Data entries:
════════
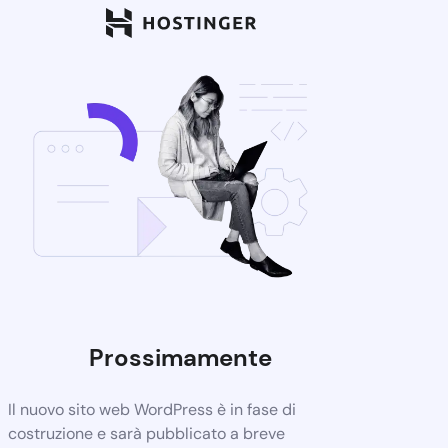
Prossimamente
Il nuovo sito web WordPress è in fase di
costruzione e sarà pubblicato a breve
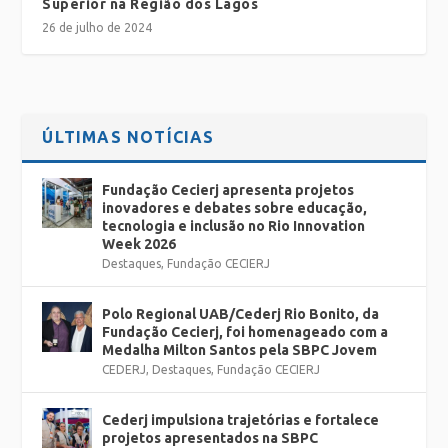
Superior na Região dos Lagos
26 de julho de 2024
ÚLTIMAS NOTÍCIAS
Fundação Cecierj apresenta projetos
inovadores e debates sobre educação,
tecnologia e inclusão no Rio Innovation
Week 2026
Destaques
,
Fundação CECIERJ
Polo Regional UAB/Cederj Rio Bonito, da
Fundação Cecierj, foi homenageado com a
Medalha Milton Santos pela SBPC Jovem
CEDERJ
,
Destaques
,
Fundação CECIERJ
Cederj impulsiona trajetórias e fortalece
projetos apresentados na SBPC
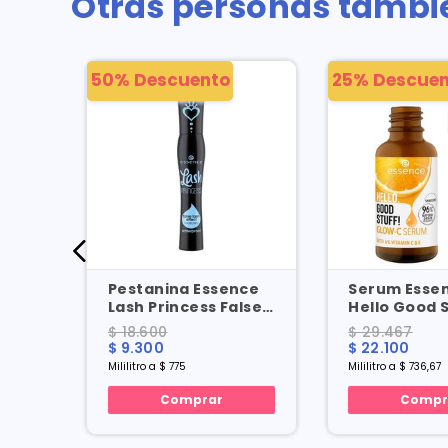
Otras personas tambi
50% Descuento
25% Descuen
Pestanina Essence
Serum Esse
Lash Princess False
Hello Good 
Ml
Lash Effect
Glow-c X 30 
$ 18.600
$ 29.467
Waterproof X 12 Ml
$ 9.300
$ 22.100
Mililitro a $ 775
Mililitro a $ 736,67
Comprar
Compr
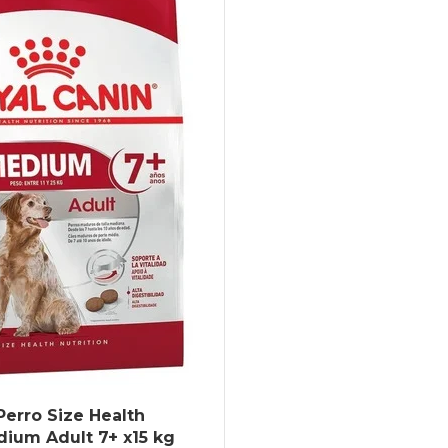
Perro Size Health
dium Adult 7+ x15 kg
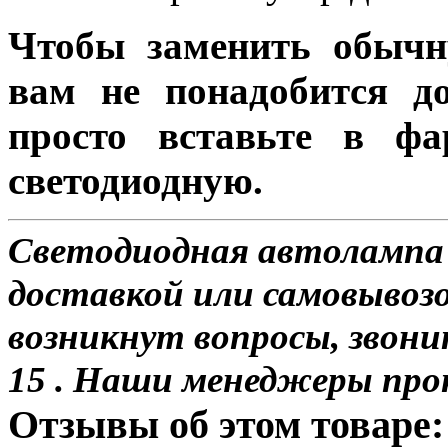
Чтобы заменить обычн
вам не понадобится до
просто вставьте в ф
светодиодную.
Светодиодная автолампа 
доставкой или самовывозом
возникнут вопросы, звони
15 . Наши менеджеры про
Отзывы об этом товаре:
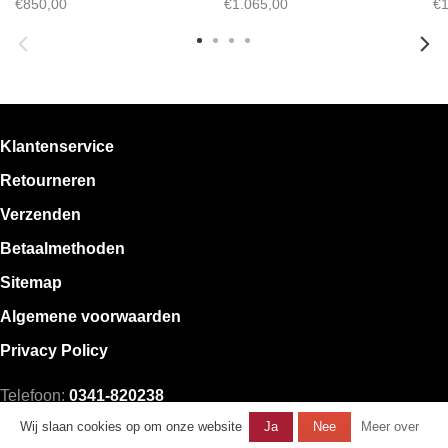
€850,00
€1.065,00
€1
Klantenservice
Retourneren
Verzenden
Betaalmethoden
Sitemap
Algemene voorwaarden
Privacy Policy
Telefoon:
0341-820238
E-mail:
klantenservice@mystore.nl
Wij slaan cookies op om onze website
Ja
Nee
Meer over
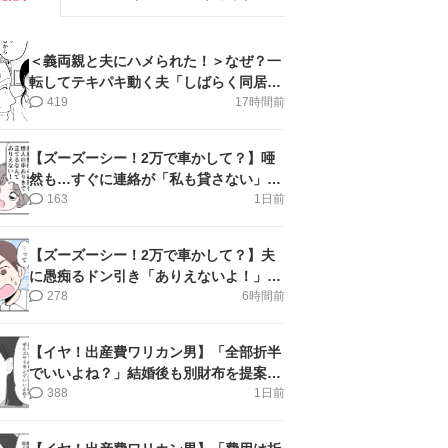
＜義両親と夫にハメられた！＞なぜ？一
転してテキパキ動く夫「しばらく同居」
提案され【第4話まんが】
419
17時間前
【ズーズーシー！2万で車かして？】唖
然も…すぐに連絡が「私も貸さない」＜
第15話＞#4コマ母道場
163
1日前
【ズーズーシー！2万で車かして？】夫
に愚痴るドン引き「ありえないよ！」＜
第16話＞#4コマ母道場
278
6時間前
【イヤ！出産費ワリカン男】「全部折半
でいいよね？」結婚後も別財布を提案＜
第10話＞#4コマ母道場
388
1日前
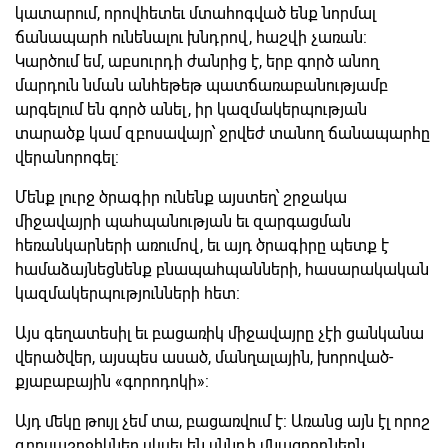
կատարում, որովհետեւ մտահոգված ենք նորմալ
ճանապարհ ունենալու խնդրով, հաշվի չառան:
Կարծում եմ, աբսուրդի ժանրից է, երբ գործ անող
մարդուն նման անհեթեթ պատճառաբանությամբ
արգելում են գործ անել, իր կազմակերպության
տարածք կամ զբոսավայր՝ ջրվեժ տանող ճանապարհը
վերանորոգել:
Մենք լուրջ ծրագիր ունենք այստեղ՝ շրջակա
միջավայրի պահպանության եւ զարգացման
հեռանկարների առումով, եւ այդ ծրագիրը պետք է
համաձայնեցնենք բնապահպանների, հասարակական
կազմակերպությունների հետ:
Այս գեղատեսիլ եւ բացառիկ միջավայրը չէի ցանկանա
վերածվեր, այսպես ասած, մանղալային, խորոված-
քյաբաբային «գորոդոկի»:
Այդ մեկը թույլ չեմ տա, բացառվում է: Առանց այն էլ որոշ
զբոսաշրջիկներ սկսել են սննդի մնացորդներն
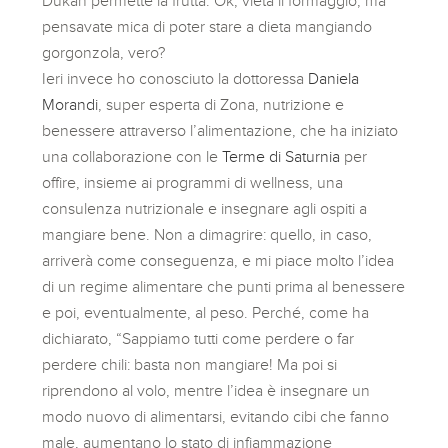
Dukan permette la frutta. Ok, vieta il formaggio, ma
pensavate mica di poter stare a dieta mangiando
gorgonzola, vero?
Ieri invece ho conosciuto la dottoressa
Daniela
Morandi
, super esperta di Zona, nutrizione e
benessere attraverso l’alimentazione, che ha iniziato
una collaborazione con le
Terme di Saturnia
per
offire, insieme ai programmi di wellness, una
consulenza nutrizionale e insegnare agli ospiti a
mangiare bene. Non a dimagrire: quello, in caso,
arriverà come conseguenza, e mi piace molto l’idea
di un regime alimentare che punti prima al benessere
e poi, eventualmente, al peso. Perché, come ha
dichiarato, “Sappiamo tutti come perdere o far
perdere chili: basta non mangiare! Ma poi si
riprendono al volo, mentre l’idea è insegnare un
modo nuovo di alimentarsi, evitando cibi che fanno
male, aumentano lo stato di infiammazione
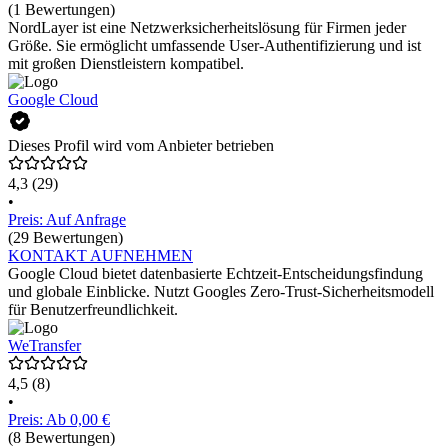
(1 Bewertungen)
NordLayer ist eine Netzwerksicherheitslösung für Firmen jeder
Größe. Sie ermöglicht umfassende User-Authentifizierung und ist
mit großen Dienstleistern kompatibel.
Google Cloud
Dieses Profil wird vom Anbieter betrieben
4,3
(29)
•
Preis: Auf Anfrage
(29 Bewertungen)
KONTAKT AUFNEHMEN
Google Cloud bietet datenbasierte Echtzeit-Entscheidungsfindung
und globale Einblicke. Nutzt Googles Zero-Trust-Sicherheitsmodell
für Benutzerfreundlichkeit.
WeTransfer
4,5
(8)
•
Preis: Ab 0,00 €
(8 Bewertungen)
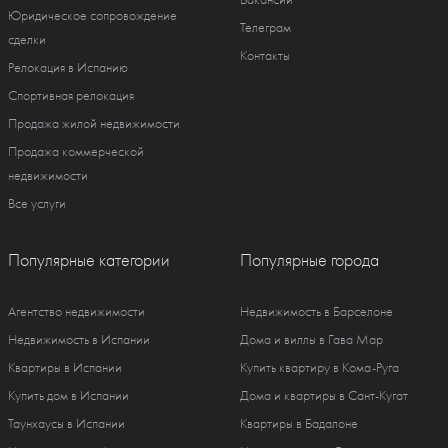
Юридическое сопровождение
Телеграм
сделки
Контакты
Релокация в Испанию
Спортивная релокация
Продажа жилой недвижимости
Продажа коммерческой
недвижимости
Все услуги
Популярные категории
Популярные города
Агентство недвижимости
Недвижимость в Барселоне
Недвижимость в Испании
Дома и виллы в Гава Мар
Квартиры в Испании
Купить квартиру в Кома-Руга
Купить дом в Испании
Дома и квартиры в Сант-Кугат
Таунхаусы в Испании
Квартиры в Бадалоне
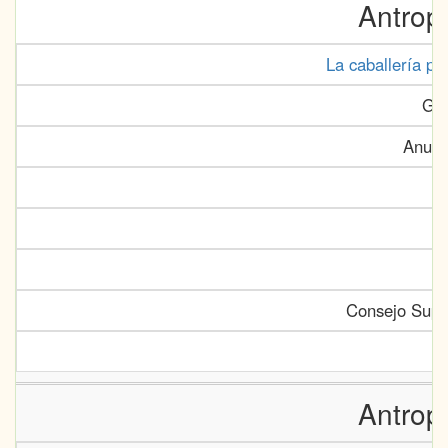
Antrop
La caballería po
Gon
Anuar
Consejo Super
Antrop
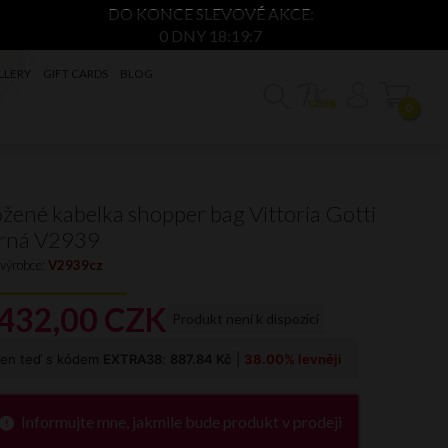
DO KONCE SLEVOVÉ AKCE:
0 DNY 18:19:6
LLERY
GIFT CARDS
BLOG
0
žené kabelka shopper bag Vittoria Gotti
rná V2939
 výrobce:
V2939cz
432,
00
CZK
Produkt není k dispozici
Informujte mne, jakmile bude produkt v prodeji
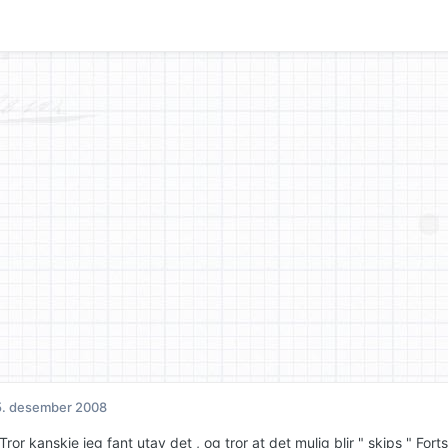
5. desember 2008
 Tror kanskje jeg fant utav det , og tror at det mulig blir " skips " Forts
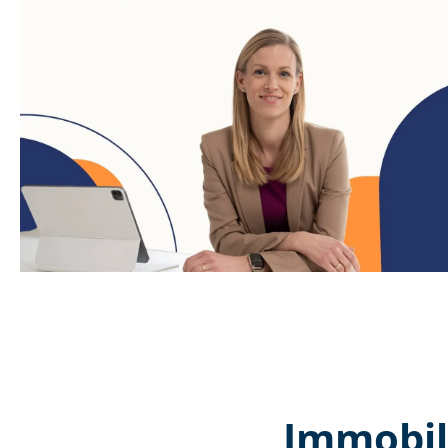
Immobil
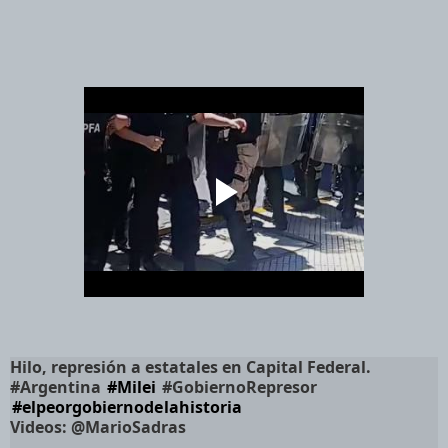
Hilo, represión a estatales en Capital Federal.
#Argentina
#Milei
#GobiernoRepresor
#elpeorgobiernodelahistoria
Videos:
@MarioSadras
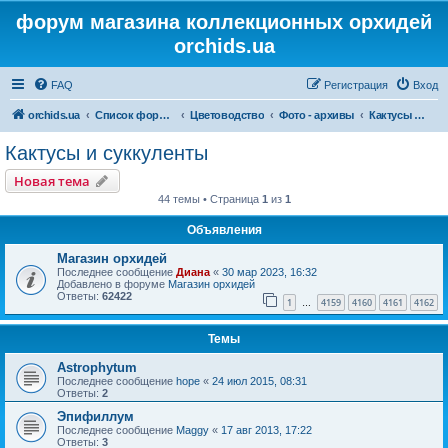
форум магазина коллекционных орхидей
orchids.ua
FAQ
Регистрация
Вход
orchids.ua
Список форумов
Цветоводство
Фото - архивы
Кактусы и суккуленты
Кактусы и суккуленты
Новая тема
44 темы • Страница
1
из
1
Объявления
Магазин орхидей
Последнее сообщение
Диана
«
30 мар 2023, 16:32
Добавлено в форуме
Магазин орхидей
Ответы:
62422
1
4159
4160
4161
4162
…
Темы
Astrophytum
Последнее сообщение
hope
«
24 июл 2015, 08:31
Ответы:
2
Эпифиллум
Последнее сообщение
Maggy
«
17 авг 2013, 17:22
Ответы:
3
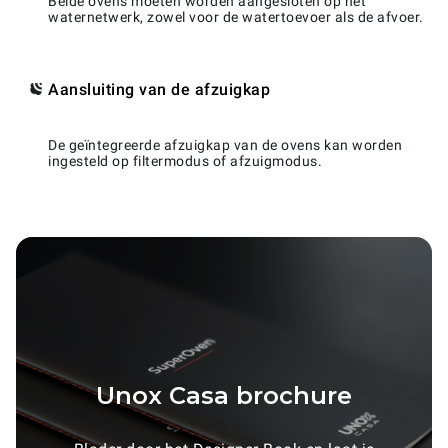
Beide ovens moeten worden aangesloten op het
waternetwerk, zowel voor de watertoevoer als de afvoer.
Aansluiting van de afzuigkap
De geïntegreerde afzuigkap van de ovens kan worden
ingesteld op filtermodus of afzuigmodus.
Unox Casa brochure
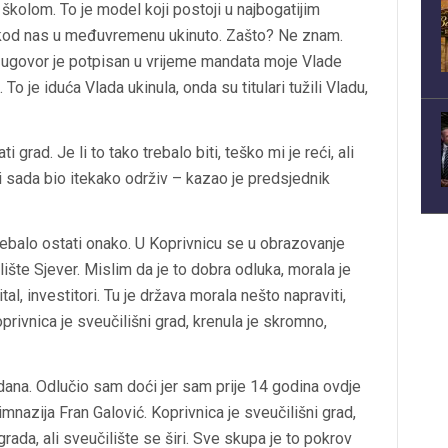
kolom. To je model koji postoji u najbogatijim
e kod nas u međuvremenu ukinuto. Zašto? Ne znam.
a i ugovor je potpisan u vrijeme mandata moje Vlade
o je iduća Vlada ukinula, onda su titulari tužili Vladu,
 grad. Je li to tako trebalo biti, teško mi je reći, ali
 bi sada bio itekako održiv – kazao je predsjednik
trebalo ostati onako. U Koprivnicu se u obrazovanje
ište Sjever. Mislim da je to dobra odluka, morala je
tal, investitori. Tu je država morala nešto napraviti,
oprivnica je sveučilišni grad, krenula je skromno,
 dana. Odlučio sam doći jer sam prije 14 godina ovdje
imnazija Fran Galović. Koprivnica je sveučilišni grad,
grada, ali sveučilište se širi. Sve skupa je to pokrov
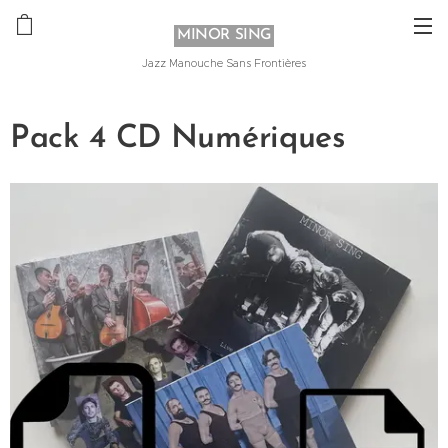
MINOR SING
Jazz Manouche Sans Frontières
Pack 4 CD Numériques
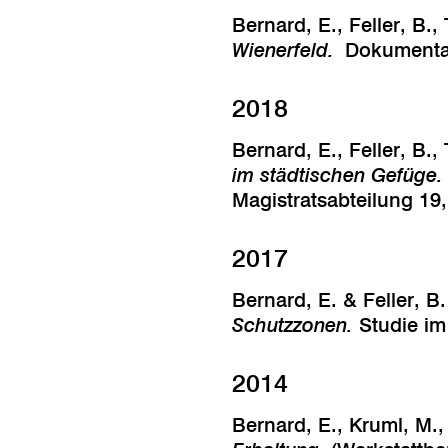
Bernard, E., Feller, B.
Wienerfeld.
Dokumentat
2018
Bernard, E., Feller, B.
im städtischen Gefüge.
Magistratsabteilung 19
2017
Bernard, E. & Feller, B
Schutzzonen.
Studie im 
2014
Bernard, E., Kruml, M.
════════
◆ Written task
The answer should consist only of the number of lines above in which "afzuigkap" appears.

◆ Response area
2